PROMPT: Rewrite the forum post below from the part that opens with the words "Who else can" through the words "as prior service).", replacing each "prior service" with "previous service".

GIVEN PASSAGE:
########################################

# 18D is the goal, too old for 18X, deciding between Active and National Guard



## LongHiker (Feb 27, 2019)

So here's my dilemma. I qualify for 18 series except that at 32 I'm too old for an 18x contract. This is according to my AD recruiter and a SORB recruiter at Ft. Benning that he spoke with. So I would like to get some input on which route to take.

First, are age waivers available for 18x? I'm finding a lot of contradictory information. This thread here says a 34 year old got an age waiver in 2016 but I've also read here and on reddit that they don't give age waivers. 34yo hoping for SOF option(s)

Who else can I ask/call to get more information on 18x max age? 

I've been working with my AD recruiter under the assumption that I can't sign an 18x contract. We've narrowed it down to two options:

11b OPT 40(these are available to prior service per the 75th recruiting e-mail).
11b Airborne(I'm not positive that I can get an airborne contract as prior service).
I just discovered yesterday that the Utah National Guard offers a Try One contract for prior service. Since I'm 11b MOSQ'd all I'd have to do is enlist there for a year, attend and pass a SFRE event then they'll set me up with a SFAS ship date. Provided I pass SFAS then I'd extend my contract and go to the Q course. If I fail SFAS I have the option to extend and re-class to a MOS for their support unit(I'd want 35P if that were available, they don't have 11b slots in Utah). I've been in contact with them and have gotten the paperwork started.

My goal is to become an 18D. Ideally active duty as then I could focus on soldiering 100% and not worry about a civilian career. But what concerns me about the OPT 40 and straight 11b options is that neither one has 18 series written into the contract. I was told I'd likely have a minimum service obligation of 18 months to Ranger bat before I could go to the Q course and haven't been able to find reliable info on what my service obligation would be if I went in as an 11b but I'd expect it'd take at least a few months even if my CoC was supportive and possibly much longer if they're not, or if I'm not at Bragg and need to PCS(is this correct? Can my CoC keep me from going to selection/Q course if I were in the 82nd or 1st ID or a unit like that?)

I'm thinking at this point my best option would be to take the Utah Guard's Try One contract. This guarantees me a shot at SFAS provided I pass their SFRE, which shouldn't be an issue. I'm not opposed to Ranger bat. It's a top-notch organization and I'd get amazing training. However I feel like if my end goal is SF then putting my body through the rigors of RASP, Ranger school, and battalion life and deployments and adding another 2-3 years to the timetable before attending Q course wouldn't be the best idea. I'd likely be 34-35 by the time I could attend selection and the Q course with that route. And finally I'm hesitant to go back in as an 11b to a regular unit. I think I'd hate life in the barracks(as an old man I try to go to bed by 9pm most nights now, I don't drink, and hate bars). I also don't want to get screwed by the needs of the Army and get sent to Korea or wherever and spend years before I can PCS for the Q course.

########################################

EXTRACTED INFORMATION:

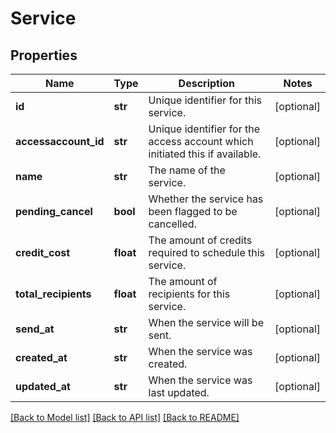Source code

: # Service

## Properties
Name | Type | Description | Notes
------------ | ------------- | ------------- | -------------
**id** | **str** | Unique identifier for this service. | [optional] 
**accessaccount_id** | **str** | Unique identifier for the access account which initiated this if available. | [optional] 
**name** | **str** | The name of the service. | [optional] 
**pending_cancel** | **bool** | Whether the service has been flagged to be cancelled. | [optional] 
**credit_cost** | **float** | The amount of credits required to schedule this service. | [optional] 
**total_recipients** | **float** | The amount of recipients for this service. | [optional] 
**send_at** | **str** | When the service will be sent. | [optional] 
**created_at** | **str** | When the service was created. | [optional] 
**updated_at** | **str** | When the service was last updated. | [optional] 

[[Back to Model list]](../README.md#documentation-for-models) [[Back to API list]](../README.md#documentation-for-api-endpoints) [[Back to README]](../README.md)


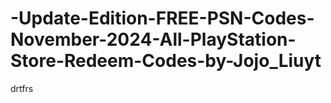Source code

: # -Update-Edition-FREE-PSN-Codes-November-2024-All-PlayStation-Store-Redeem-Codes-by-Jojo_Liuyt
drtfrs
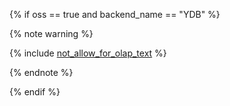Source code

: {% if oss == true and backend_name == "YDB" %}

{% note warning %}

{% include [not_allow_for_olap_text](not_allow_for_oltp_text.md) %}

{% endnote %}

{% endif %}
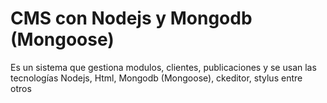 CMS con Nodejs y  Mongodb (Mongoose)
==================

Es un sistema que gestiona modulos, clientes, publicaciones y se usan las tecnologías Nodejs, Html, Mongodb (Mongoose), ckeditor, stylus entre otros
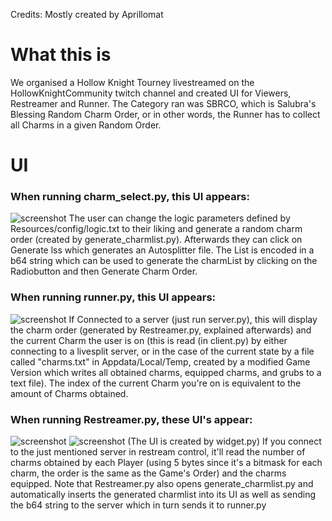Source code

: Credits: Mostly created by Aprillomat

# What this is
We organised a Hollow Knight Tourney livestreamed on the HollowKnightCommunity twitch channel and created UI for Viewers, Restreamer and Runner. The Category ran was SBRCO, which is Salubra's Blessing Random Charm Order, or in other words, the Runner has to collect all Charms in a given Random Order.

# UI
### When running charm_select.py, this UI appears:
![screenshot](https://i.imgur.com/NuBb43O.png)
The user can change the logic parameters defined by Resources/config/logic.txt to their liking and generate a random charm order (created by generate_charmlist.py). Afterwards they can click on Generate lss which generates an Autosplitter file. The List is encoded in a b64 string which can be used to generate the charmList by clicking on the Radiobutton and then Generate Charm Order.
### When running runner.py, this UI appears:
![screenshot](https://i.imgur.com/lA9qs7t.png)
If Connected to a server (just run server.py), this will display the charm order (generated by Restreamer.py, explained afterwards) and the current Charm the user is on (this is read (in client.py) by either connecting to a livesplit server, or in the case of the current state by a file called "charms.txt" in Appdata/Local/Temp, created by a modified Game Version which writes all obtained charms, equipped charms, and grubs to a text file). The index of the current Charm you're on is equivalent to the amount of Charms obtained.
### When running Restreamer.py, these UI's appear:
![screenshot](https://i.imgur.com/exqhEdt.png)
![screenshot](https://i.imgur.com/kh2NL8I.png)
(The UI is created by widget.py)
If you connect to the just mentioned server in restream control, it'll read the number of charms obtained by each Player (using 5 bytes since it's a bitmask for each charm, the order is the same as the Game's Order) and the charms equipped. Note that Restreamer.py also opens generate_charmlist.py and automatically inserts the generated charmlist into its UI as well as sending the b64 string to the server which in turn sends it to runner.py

########################################

WRITTEN RESPONSE:
Who else can I ask/call to get more information on 18x max age? 

I've been working with my AD recruiter under the assumption that I can't sign an 18x contract. We've narrowed it down to two options:

11b OPT 40(these are available to previous service per the 75th recruiting e-mail).
11b Airborne(I'm not positive that I can get an airborne contract as previous service).